Computer simulation technology coupled with indoor laboratory facilities is being used in the automotive industry to provide up-front assessment of vehicle performance. This paper presents a technique to evaluate passenger vehicle tire wear performance as related to suspension and tire design early in the design process. Motivation for developing this tool is to optimize suspension and tire design to tire wear early in the design process. This approach has resulted in reductions in vehicle development time, dependency on outdoor testing and the need for expensive prototype vehicles.
A full vehicle ADAMS model of a production vehicle is used to animate vehicle suspension kinematic motions, and dynamic tire forces of vehicle maneuvers for a preselected outdoor tire wear route. Time histories of five vehicle parameters are generated: radial force, slip angle or lateral force, camber, velocity and driving and braking torques. These parameters are used as an input to indoor laboratory test facilities. The indoor machine subjects the test tire to these inputs on an abrasive surface. Both flat surface and 3 meter road wheels are used.

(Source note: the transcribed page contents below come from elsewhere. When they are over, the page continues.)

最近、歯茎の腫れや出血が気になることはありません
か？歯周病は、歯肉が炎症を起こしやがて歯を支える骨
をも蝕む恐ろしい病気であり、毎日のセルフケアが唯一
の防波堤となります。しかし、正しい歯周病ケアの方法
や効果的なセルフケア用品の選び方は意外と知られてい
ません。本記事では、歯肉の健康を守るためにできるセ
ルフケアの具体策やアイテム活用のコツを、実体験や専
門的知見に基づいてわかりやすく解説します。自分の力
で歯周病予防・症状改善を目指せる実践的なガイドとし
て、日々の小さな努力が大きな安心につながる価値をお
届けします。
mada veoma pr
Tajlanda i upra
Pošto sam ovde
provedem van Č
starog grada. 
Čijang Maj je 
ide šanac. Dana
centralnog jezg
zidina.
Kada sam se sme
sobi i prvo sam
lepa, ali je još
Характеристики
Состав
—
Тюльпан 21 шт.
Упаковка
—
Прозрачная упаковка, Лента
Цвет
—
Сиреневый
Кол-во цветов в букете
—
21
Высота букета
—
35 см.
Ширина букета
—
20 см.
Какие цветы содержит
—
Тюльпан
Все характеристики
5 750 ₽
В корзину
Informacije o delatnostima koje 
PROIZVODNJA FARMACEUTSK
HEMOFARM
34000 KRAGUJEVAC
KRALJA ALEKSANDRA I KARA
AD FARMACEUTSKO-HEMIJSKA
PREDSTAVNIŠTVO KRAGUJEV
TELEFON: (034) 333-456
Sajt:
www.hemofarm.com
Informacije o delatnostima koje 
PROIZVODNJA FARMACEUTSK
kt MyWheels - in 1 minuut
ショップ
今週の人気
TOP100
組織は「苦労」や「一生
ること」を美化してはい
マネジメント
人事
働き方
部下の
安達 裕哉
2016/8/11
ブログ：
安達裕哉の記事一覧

Both front and rear axles are examined in this study. Evaluation of the data is conducted in two areas. First, overall tire wear results from the indoor tests using ADAMS inputs are compared with outdoor vehicle results. Secondly. ADAMS predicted toads are compared with measured vehicle loads. Differences between ADAMS and vehicle tire load time histories are illustrated as well as tire wear differences. Results show 1) excellent duplication of outdoor tire wear results, 2) test acceleration by a factor of four, 3) good correlation between ADAMS and measured loads, and 4) reduced variability on the indoor tests.